Some organisms can adapt to seasonal and other environmental challenges by entering a state of dormancy, diapause. Thus, insects exposed to decreased temperature and short photoperiod enter a state of arrested development, lowered metabolism, and increased stress resistance. Drosophila melanogaster females can enter a shallow reproductive diapause in the adult stage, which drastically reduces organismal senescence, but little is known about the physiology and endocrinology associated with this dormancy, and the genes involved in its regulation. We induced diapause in D. melanogaster and monitored effects over 12 weeks on dynamics of ovary development, carbohydrate and lipid metabolism, as well as expression of genes involved in endocrine signaling, metabolism and innate immunity.
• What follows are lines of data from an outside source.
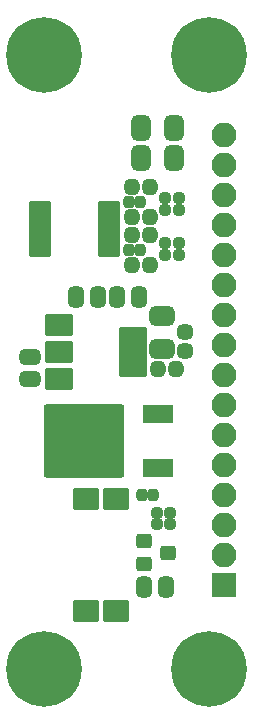
<source format=gts>
G04 #@! TF.GenerationSoftware,KiCad,Pcbnew,6.0.2+dfsg-1*
G04 #@! TF.CreationDate,2022-07-08T08:01:06-07:00*
G04 #@! TF.ProjectId,behavior_panel,62656861-7669-46f7-925f-70616e656c2e,rev?*
G04 #@! TF.SameCoordinates,Original*
G04 #@! TF.FileFunction,Soldermask,Top*
G04 #@! TF.FilePolarity,Negative*
%FSLAX46Y46*%
G04 Gerber Fmt 4.6, Leading zero omitted, Abs format (unit mm)*
G04 Created by KiCad (PCBNEW 6.0.2+dfsg-1) date 2022-07-08 08:01:06*
%MOMM*%
%LPD*%
G01*
G04 APERTURE LIST*
G04 Aperture macros list*
%AMRoundRect*
0 Rectangle with rounded corners*
0 $1 Rounding radius*
0 $2 $3 $4 $5 $6 $7 $8 $9 X,Y pos of 4 corners*
0 Add a 4 corners polygon primitive as box body*
4,1,4,$2,$3,$4,$5,$6,$7,$8,$9,$2,$3,0*
0 Add four circle primitives for the rounded corners*
1,1,$1+$1,$2,$3*
1,1,$1+$1,$4,$5*
1,1,$1+$1,$6,$7*
1,1,$1+$1,$8,$9*
0 Add four rect primitives between the rounded corners*
20,1,$1+$1,$2,$3,$4,$5,0*
20,1,$1+$1,$4,$5,$6,$7,0*
20,1,$1+$1,$6,$7,$8,$9,0*
20,1,$1+$1,$8,$9,$2,$3,0*%
G04 Aperture macros list end*
%ADD10RoundRect,0.418750X-0.218750X-0.256250X0.218750X-0.256250X0.218750X0.256250X-0.218750X0.256250X0*%
%ADD11RoundRect,0.347500X-0.172500X0.147500X-0.172500X-0.147500X0.172500X-0.147500X0.172500X0.147500X0*%
%ADD12RoundRect,0.347500X-0.147500X-0.172500X0.147500X-0.172500X0.147500X0.172500X-0.147500X0.172500X0*%
%ADD13RoundRect,0.347500X0.172500X-0.147500X0.172500X0.147500X-0.172500X0.147500X-0.172500X-0.147500X0*%
%ADD14RoundRect,0.418750X0.218750X0.256250X-0.218750X0.256250X-0.218750X-0.256250X0.218750X-0.256250X0*%
%ADD15RoundRect,0.443750X0.243750X0.456250X-0.243750X0.456250X-0.243750X-0.456250X0.243750X-0.456250X0*%
%ADD16RoundRect,0.200000X-1.000000X-0.750000X1.000000X-0.750000X1.000000X0.750000X-1.000000X0.750000X0*%
%ADD17RoundRect,0.200000X-1.000000X-1.900000X1.000000X-1.900000X1.000000X1.900000X-1.000000X1.900000X0*%
%ADD18RoundRect,0.450000X-0.625000X0.375000X-0.625000X-0.375000X0.625000X-0.375000X0.625000X0.375000X0*%
%ADD19RoundRect,0.347500X0.147500X0.172500X-0.147500X0.172500X-0.147500X-0.172500X0.147500X-0.172500X0*%
%ADD20C,6.400000*%
%ADD21RoundRect,0.443750X0.456250X-0.243750X0.456250X0.243750X-0.456250X0.243750X-0.456250X-0.243750X0*%
%ADD22RoundRect,0.200000X0.725000X0.225000X-0.725000X0.225000X-0.725000X-0.225000X0.725000X-0.225000X0*%
%ADD23RoundRect,0.450000X-0.375000X-0.625000X0.375000X-0.625000X0.375000X0.625000X-0.375000X0.625000X0*%
%ADD24RoundRect,0.200000X0.850000X0.850000X-0.850000X0.850000X-0.850000X-0.850000X0.850000X-0.850000X0*%
%ADD25O,2.100000X2.100000*%
%ADD26RoundRect,0.200000X0.890000X-0.750000X0.890000X0.750000X-0.890000X0.750000X-0.890000X-0.750000X0*%
%ADD27RoundRect,0.200000X-0.450000X-0.400000X0.450000X-0.400000X0.450000X0.400000X-0.450000X0.400000X0*%
%ADD28RoundRect,0.200000X1.100000X0.600000X-1.100000X0.600000X-1.100000X-0.600000X1.100000X-0.600000X0*%
%ADD29RoundRect,0.200000X3.200000X2.900000X-3.200000X2.900000X-3.200000X-2.900000X3.200000X-2.900000X0*%
%ADD30RoundRect,0.418750X0.256250X-0.218750X0.256250X0.218750X-0.256250X0.218750X-0.256250X-0.218750X0*%
G04 APERTURE END LIST*
D10*
X134442000Y-58293000D03*
X136017000Y-58293000D03*
X134429500Y-60833000D03*
X136004500Y-60833000D03*
D11*
X138430000Y-55164000D03*
X138430000Y-56134000D03*
X137287000Y-55141000D03*
X137287000Y-56111000D03*
D12*
X134175500Y-59563000D03*
X135145500Y-59563000D03*
X134198500Y-55499000D03*
X135168500Y-55499000D03*
D13*
X137287000Y-59921000D03*
X137287000Y-58951000D03*
D14*
X138201400Y-69596000D03*
X136626400Y-69596000D03*
D15*
X131605500Y-63500000D03*
X129730500Y-63500000D03*
D16*
X128282300Y-65873600D03*
X128282300Y-68173600D03*
D17*
X134582300Y-68173600D03*
D16*
X128282300Y-70473600D03*
D18*
X137033000Y-65081500D03*
X137033000Y-67881500D03*
D15*
X135064500Y-63500000D03*
X133189500Y-63500000D03*
D19*
X136263000Y-80264000D03*
X135293000Y-80264000D03*
D20*
X127000000Y-43000000D03*
X141000000Y-43000000D03*
X127000000Y-95000000D03*
X141000000Y-95000000D03*
D13*
X138430000Y-59921000D03*
X138430000Y-58951000D03*
D21*
X125857000Y-70421500D03*
X125857000Y-68546500D03*
D22*
X132544400Y-59671500D03*
X132544400Y-59021500D03*
X132544400Y-58371500D03*
X132544400Y-57721500D03*
X132544400Y-57071500D03*
X132544400Y-56421500D03*
X132544400Y-55771500D03*
X126644400Y-55771500D03*
X126644400Y-56421500D03*
X126644400Y-57071500D03*
X126644400Y-57721500D03*
X126644400Y-58371500D03*
X126644400Y-59021500D03*
X126644400Y-59671500D03*
D23*
X135185500Y-49212500D03*
X137985500Y-49212500D03*
D10*
X134429500Y-54229000D03*
X136004500Y-54229000D03*
X134442100Y-56769000D03*
X136017100Y-56769000D03*
D23*
X135185500Y-51752500D03*
X137985500Y-51752500D03*
D24*
X142240000Y-87884000D03*
D25*
X142240000Y-85344000D03*
X142240000Y-82804000D03*
X142240000Y-80264000D03*
X142240000Y-77724000D03*
X142240000Y-75184000D03*
X142240000Y-72644000D03*
X142240000Y-70104000D03*
X142240000Y-67564000D03*
X142240000Y-65024000D03*
X142240000Y-62484000D03*
X142240000Y-59944000D03*
X142240000Y-57404000D03*
X142240000Y-54864000D03*
X142240000Y-52324000D03*
X142240000Y-49784000D03*
D13*
X136575800Y-82730200D03*
X136575800Y-81760200D03*
D15*
X137386300Y-88036400D03*
X135511300Y-88036400D03*
D13*
X137668000Y-82730200D03*
X137668000Y-81760200D03*
D26*
X130556000Y-90109000D03*
X133096000Y-90109000D03*
X133096000Y-80579000D03*
X130556000Y-80579000D03*
D27*
X135499600Y-84190800D03*
X135499600Y-86090800D03*
X137499600Y-85140800D03*
D28*
X136689500Y-77971000D03*
D29*
X130389500Y-75691000D03*
D28*
X136689500Y-73411000D03*
D30*
X138988800Y-68072100D03*
X138988800Y-66497100D03*
M02*

</source>
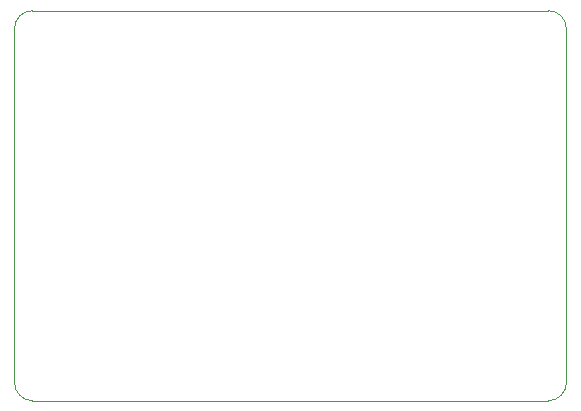
<source format=gbr>
G04 #@! TF.FileFunction,Profile,NP*
%FSLAX46Y46*%
G04 Gerber Fmt 4.6, Leading zero omitted, Abs format (unit mm)*
G04 Created by KiCad (PCBNEW 4.0.7) date 10/27/18 14:09:12*
%MOMM*%
%LPD*%
G01*
G04 APERTURE LIST*
%ADD10C,0.100000*%
G04 APERTURE END LIST*
D10*
X168148000Y-113792000D02*
G75*
G03X166624000Y-112268000I-1524000J0D01*
G01*
X122936000Y-112268000D02*
G75*
G03X121412000Y-113792000I0J-1524000D01*
G01*
X121412000Y-114808000D02*
X121412000Y-113792000D01*
X168148000Y-114808000D02*
X168148000Y-113792000D01*
X122936000Y-112268000D02*
X166624000Y-112268000D01*
X166624000Y-145288000D02*
G75*
G03X168148000Y-143764000I0J1524000D01*
G01*
X121412000Y-143764000D02*
G75*
G03X122936000Y-145288000I1524000J0D01*
G01*
X121412000Y-115316000D02*
X121412000Y-114808000D01*
X168148000Y-115316000D02*
X168148000Y-114808000D01*
X168148000Y-142748000D02*
X168148000Y-143764000D01*
X122936000Y-145288000D02*
X166624000Y-145288000D01*
X121412000Y-142748000D02*
X121412000Y-143764000D01*
X121412000Y-142748000D02*
X121412000Y-115316000D01*
X168148000Y-115316000D02*
X168148000Y-142748000D01*
M02*

</source>
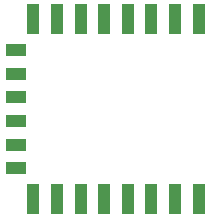
<source format=gbr>
%TF.GenerationSoftware,KiCad,Pcbnew,5.1.5+dfsg1-2build2*%
%TF.CreationDate,2021-07-18T22:40:15+02:00*%
%TF.ProjectId,wb2s,77623273-2e6b-4696-9361-645f70636258,rev?*%
%TF.SameCoordinates,Original*%
%TF.FileFunction,Paste,Top*%
%TF.FilePolarity,Positive*%
%FSLAX46Y46*%
G04 Gerber Fmt 4.6, Leading zero omitted, Abs format (unit mm)*
G04 Created by KiCad (PCBNEW 5.1.5+dfsg1-2build2) date 2021-07-18 22:40:15*
%MOMM*%
%LPD*%
G04 APERTURE LIST*
%ADD10R,1.000000X2.500000*%
%ADD11R,1.800000X1.000000*%
G04 APERTURE END LIST*
D10*
%TO.C,U1*%
X102052000Y-107335000D03*
X100052000Y-107335000D03*
X98052000Y-107335000D03*
X96052000Y-107335000D03*
X94052000Y-107335000D03*
X92052000Y-107335000D03*
X90052000Y-107335000D03*
X88052000Y-107335000D03*
D11*
X86552000Y-109935000D03*
X86552000Y-111935000D03*
X86552000Y-113935000D03*
X86552000Y-115935000D03*
X86552000Y-117935000D03*
X86552000Y-119935000D03*
D10*
X88052000Y-122535000D03*
X90052000Y-122535000D03*
X92052000Y-122535000D03*
X94052000Y-122535000D03*
X96052000Y-122535000D03*
X98052000Y-122535000D03*
X100052000Y-122535000D03*
X102052000Y-122535000D03*
%TD*%
M02*

</source>
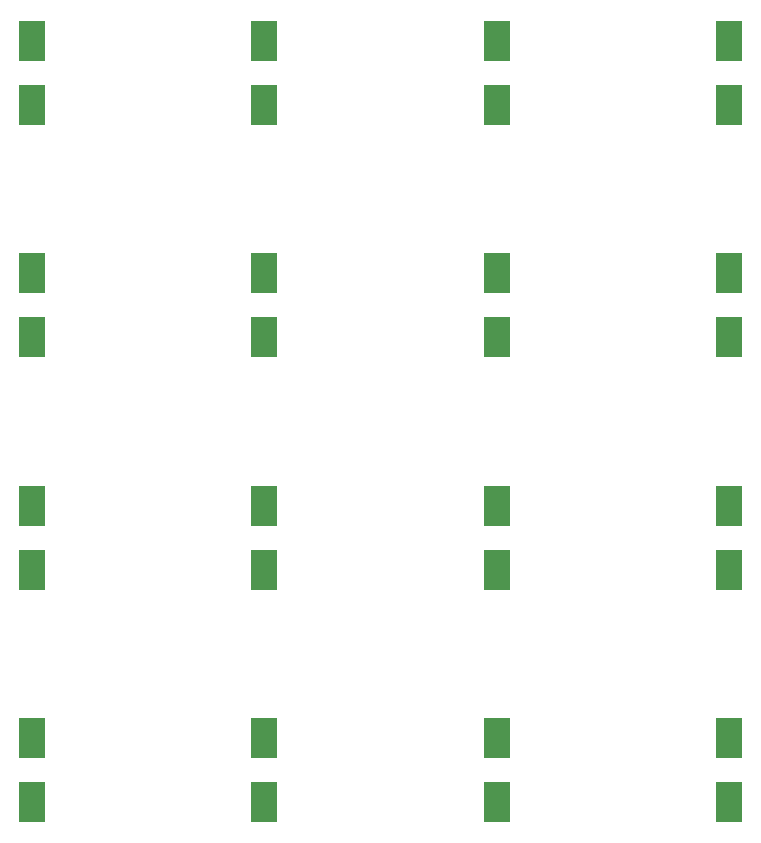
<source format=gbr>
%TF.GenerationSoftware,KiCad,Pcbnew,5.99.0-unknown-0ab82ef66~91~ubuntu20.04.1*%
%TF.CreationDate,2020-10-15T20:07:39+02:00*%
%TF.ProjectId,KeyPad-LED,4b657950-6164-42d4-9c45-442e6b696361,rev?*%
%TF.SameCoordinates,Original*%
%TF.FileFunction,Paste,Bot*%
%TF.FilePolarity,Positive*%
%FSLAX46Y46*%
G04 Gerber Fmt 4.6, Leading zero omitted, Abs format (unit mm)*
G04 Created by KiCad (PCBNEW 5.99.0-unknown-0ab82ef66~91~ubuntu20.04.1) date 2020-10-15 20:07:39*
%MOMM*%
%LPD*%
G01*
G04 APERTURE LIST*
%ADD10R,2.300000X3.500000*%
G04 APERTURE END LIST*
D10*
%TO.C,SMD1*%
X140970000Y-85885000D03*
X140970000Y-80485000D03*
%TD*%
%TO.C,SMD1*%
X180340000Y-105570000D03*
X180340000Y-100170000D03*
%TD*%
%TO.C,SMD1*%
X140970000Y-66200000D03*
X140970000Y-60800000D03*
%TD*%
%TO.C,SMD1*%
X160655000Y-85885000D03*
X160655000Y-80485000D03*
%TD*%
%TO.C,SMD1*%
X180340000Y-85885000D03*
X180340000Y-80485000D03*
%TD*%
%TO.C,SMD1*%
X180340000Y-125255000D03*
X180340000Y-119855000D03*
%TD*%
%TO.C,SMD1*%
X200025000Y-105570000D03*
X200025000Y-100170000D03*
%TD*%
%TO.C,SMD1*%
X160655000Y-125255000D03*
X160655000Y-119855000D03*
%TD*%
%TO.C,SMD1*%
X200025000Y-66200000D03*
X200025000Y-60800000D03*
%TD*%
%TO.C,SMD1*%
X180340000Y-66200000D03*
X180340000Y-60800000D03*
%TD*%
%TO.C,SMD1*%
X140970000Y-125255000D03*
X140970000Y-119855000D03*
%TD*%
%TO.C,SMD1*%
X200025000Y-125255000D03*
X200025000Y-119855000D03*
%TD*%
%TO.C,SMD1*%
X140970000Y-105570000D03*
X140970000Y-100170000D03*
%TD*%
%TO.C,SMD1*%
X160655000Y-66200000D03*
X160655000Y-60800000D03*
%TD*%
%TO.C,SMD1*%
X160655000Y-105570000D03*
X160655000Y-100170000D03*
%TD*%
%TO.C,SMD1*%
X200025000Y-85885000D03*
X200025000Y-80485000D03*
%TD*%
M02*

</source>
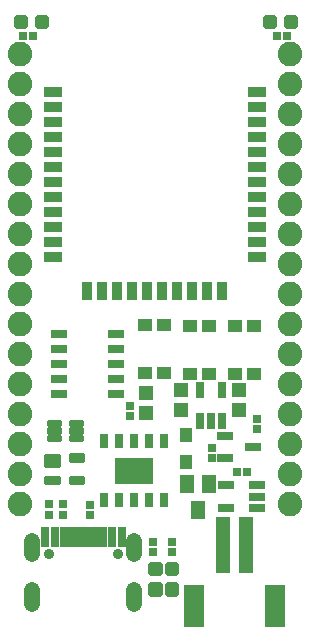
<source format=gbr>
G04 EAGLE Gerber RS-274X export*
G75*
%MOMM*%
%FSLAX34Y34*%
%LPD*%
%INSoldermask Top*%
%IPPOS*%
%AMOC8*
5,1,8,0,0,1.08239X$1,22.5*%
G01*
%ADD10R,0.753200X1.403200*%
%ADD11R,1.203200X4.803200*%
%ADD12R,1.803200X3.603200*%
%ADD13R,1.203200X1.103200*%
%ADD14C,0.505344*%
%ADD15R,0.743200X0.803200*%
%ADD16R,1.203200X1.303200*%
%ADD17R,0.803200X0.743200*%
%ADD18R,0.803200X1.653200*%
%ADD19R,0.503200X1.653200*%
%ADD20C,1.361200*%
%ADD21C,0.903200*%
%ADD22C,0.404144*%
%ADD23R,1.625600X0.914400*%
%ADD24R,0.914400X1.625600*%
%ADD25C,2.082800*%
%ADD26C,0.453416*%
%ADD27C,0.349006*%
%ADD28R,1.003200X1.203200*%
%ADD29R,1.203200X1.603200*%
%ADD30R,1.403200X0.753200*%
%ADD31R,1.473200X0.711200*%
%ADD32R,1.320800X0.685800*%
%ADD33R,0.703200X1.203200*%
%ADD34R,3.203200X2.203200*%


D10*
X162500Y175999D03*
X172000Y175999D03*
X181500Y175999D03*
X181500Y202001D03*
X162500Y202001D03*
D11*
X202000Y71000D03*
X182000Y71000D03*
D12*
X226000Y19000D03*
X158000Y19000D03*
D13*
X192000Y256500D03*
X208000Y256500D03*
X208000Y215500D03*
X192000Y215500D03*
X154000Y256500D03*
X170000Y256500D03*
X170000Y215500D03*
X154000Y215500D03*
D14*
X14720Y510510D02*
X14720Y517490D01*
X14720Y510510D02*
X7740Y510510D01*
X7740Y517490D01*
X14720Y517490D01*
X14720Y515310D02*
X7740Y515310D01*
X32260Y517490D02*
X32260Y510510D01*
X25280Y510510D01*
X25280Y517490D01*
X32260Y517490D01*
X32260Y515310D02*
X25280Y515310D01*
X236280Y517490D02*
X236280Y510510D01*
X236280Y517490D02*
X243260Y517490D01*
X243260Y510510D01*
X236280Y510510D01*
X236280Y515310D02*
X243260Y515310D01*
X218740Y517490D02*
X218740Y510510D01*
X218740Y517490D02*
X225720Y517490D01*
X225720Y510510D01*
X218740Y510510D01*
X218740Y515310D02*
X225720Y515310D01*
D15*
X227680Y502000D03*
X236320Y502000D03*
X21320Y502000D03*
X12680Y502000D03*
D16*
X195500Y185500D03*
X195500Y202500D03*
X146500Y202500D03*
X146500Y185500D03*
D17*
X103000Y180030D03*
X103000Y188670D03*
D16*
X117000Y199850D03*
X117000Y182850D03*
D13*
X132000Y216500D03*
X116000Y216500D03*
X116000Y257500D03*
X132000Y257500D03*
D17*
X211200Y177820D03*
X211200Y169180D03*
D18*
X31500Y77950D03*
X39500Y77950D03*
D19*
X61500Y77950D03*
X56500Y77950D03*
X51500Y77950D03*
X46500Y77950D03*
X66500Y77950D03*
X71500Y77950D03*
X76500Y77950D03*
X81500Y77950D03*
D18*
X88500Y77950D03*
X96500Y77950D03*
D20*
X20800Y74590D02*
X20800Y63010D01*
X107200Y63010D02*
X107200Y74590D01*
X20800Y32790D02*
X20800Y21210D01*
X107200Y21210D02*
X107200Y32790D01*
D21*
X35100Y63500D03*
X92900Y63500D03*
D17*
X47000Y105320D03*
X47000Y96680D03*
D22*
X43646Y173504D02*
X34754Y173504D01*
X34754Y175496D01*
X43646Y175496D01*
X43646Y173504D01*
X43646Y167004D02*
X34754Y167004D01*
X34754Y168996D01*
X43646Y168996D01*
X43646Y167004D01*
X43646Y160504D02*
X34754Y160504D01*
X34754Y162496D01*
X43646Y162496D01*
X43646Y160504D01*
X53154Y162496D02*
X62046Y162496D01*
X62046Y160504D01*
X53154Y160504D01*
X53154Y162496D01*
X53154Y168996D02*
X62046Y168996D01*
X62046Y167004D01*
X53154Y167004D01*
X53154Y168996D01*
X53154Y175496D02*
X62046Y175496D01*
X62046Y173504D01*
X53154Y173504D01*
X53154Y175496D01*
D14*
X121510Y36720D02*
X128490Y36720D01*
X128490Y29740D01*
X121510Y29740D01*
X121510Y36720D01*
X121510Y34540D02*
X128490Y34540D01*
X128490Y54260D02*
X121510Y54260D01*
X128490Y54260D02*
X128490Y47280D01*
X121510Y47280D01*
X121510Y54260D01*
X121510Y52080D02*
X128490Y52080D01*
D17*
X123000Y73320D03*
X123000Y64680D03*
D23*
X210588Y314473D03*
X210588Y327173D03*
X210588Y339873D03*
X210588Y352573D03*
X210588Y365273D03*
X210588Y377973D03*
X210588Y390673D03*
X210588Y403373D03*
X210588Y416073D03*
X210588Y428773D03*
X210588Y441473D03*
X210588Y454173D03*
X37911Y314602D03*
X37911Y327302D03*
X37911Y340002D03*
X37911Y352702D03*
X37911Y365402D03*
X37911Y378102D03*
X37911Y390802D03*
X37911Y403502D03*
X37911Y416202D03*
X37911Y428902D03*
X37911Y441602D03*
X37911Y454302D03*
D24*
X168907Y285780D03*
X156207Y285780D03*
X143507Y285780D03*
X130807Y285780D03*
X118107Y285780D03*
X105407Y285780D03*
X92707Y285780D03*
X80007Y285780D03*
X67307Y285780D03*
X181381Y285763D03*
D25*
X10000Y106000D03*
X10000Y131400D03*
X10000Y156800D03*
X10000Y182200D03*
X10000Y207600D03*
X10000Y233000D03*
X10000Y258400D03*
X10000Y283800D03*
X10000Y309200D03*
X10000Y334600D03*
X10000Y360000D03*
X10000Y385400D03*
X10000Y410800D03*
X10000Y436200D03*
X10000Y461600D03*
X10000Y487000D03*
X239000Y106000D03*
X239000Y131400D03*
X239000Y156800D03*
X239000Y182200D03*
X239000Y207600D03*
X239000Y233000D03*
X239000Y258400D03*
X239000Y283800D03*
X239000Y309200D03*
X239000Y334600D03*
X239000Y360000D03*
X239000Y385400D03*
X239000Y410800D03*
X239000Y436200D03*
X239000Y461600D03*
X239000Y487000D03*
D26*
X42399Y138901D02*
X32501Y138901D01*
X32501Y146299D01*
X42399Y146299D01*
X42399Y138901D01*
X42399Y143208D02*
X32501Y143208D01*
D27*
X31979Y123179D02*
X42921Y123179D01*
X31979Y123179D02*
X31979Y127621D01*
X42921Y127621D01*
X42921Y123179D01*
X42921Y126494D02*
X31979Y126494D01*
X53079Y123179D02*
X64021Y123179D01*
X53079Y123179D02*
X53079Y127621D01*
X64021Y127621D01*
X64021Y123179D01*
X64021Y126494D02*
X53079Y126494D01*
X53079Y142379D02*
X64021Y142379D01*
X53079Y142379D02*
X53079Y146821D01*
X64021Y146821D01*
X64021Y142379D01*
X64021Y145694D02*
X53079Y145694D01*
D28*
X151000Y164500D03*
X151000Y141500D03*
D29*
X161000Y101000D03*
X151500Y123000D03*
X170500Y123000D03*
D17*
X69120Y105000D03*
X69120Y96360D03*
D30*
X211001Y102500D03*
X211001Y112000D03*
X211001Y121500D03*
X184999Y121500D03*
X184999Y102500D03*
D15*
X193680Y133000D03*
X202320Y133000D03*
D17*
X139000Y64680D03*
X139000Y73320D03*
D14*
X135510Y36720D02*
X142490Y36720D01*
X142490Y29740D01*
X135510Y29740D01*
X135510Y36720D01*
X135510Y34540D02*
X142490Y34540D01*
X142490Y54260D02*
X135510Y54260D01*
X142490Y54260D02*
X142490Y47280D01*
X135510Y47280D01*
X135510Y54260D01*
X135510Y52080D02*
X142490Y52080D01*
D31*
X91130Y224000D03*
X91130Y211300D03*
X91130Y198600D03*
X91130Y236700D03*
X91130Y249400D03*
X42870Y249400D03*
X42870Y236700D03*
X42870Y224000D03*
X42870Y211300D03*
X42870Y198600D03*
D32*
X183662Y163500D03*
X183662Y144500D03*
X207538Y154000D03*
D17*
X34900Y105420D03*
X34900Y96780D03*
X172500Y153220D03*
X172500Y144580D03*
D33*
X132240Y158690D03*
X119540Y158690D03*
X106840Y158690D03*
X94140Y158690D03*
X81440Y158690D03*
X81440Y108690D03*
X94140Y108690D03*
X106840Y108690D03*
X119540Y108690D03*
X132240Y108690D03*
D34*
X106740Y133690D03*
M02*

</source>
During diapause food intake diminishes drastically, but circulating and stored carbohydrates and lipids are elevated. Gene transcripts of glucagon- and insulin-like peptides increase, and expression of several target genes of these peptides also change. Four key genes in innate immunity can be induced by infection in diapausing flies, and two of these, drosomycin and cecropin A1, are upregulated by diapause independently of infection. Diapausing flies display very low mortality, extended lifespan and decreased aging of the intestinal epithelium. Many phenotypes induced by diapause are reversed after one week of recovery from diapause conditions. Furthermore, mutant flies lacking specific insulin-like peptides (dilp5 and dilp2-3) display increased diapause incidence. Our study provides a first comprehensive characterization of reproductive diapause in D. melanogaster, and evidence that glucagon- and insulin-like signaling are among the key regulators of the altered physiology during this dormancy.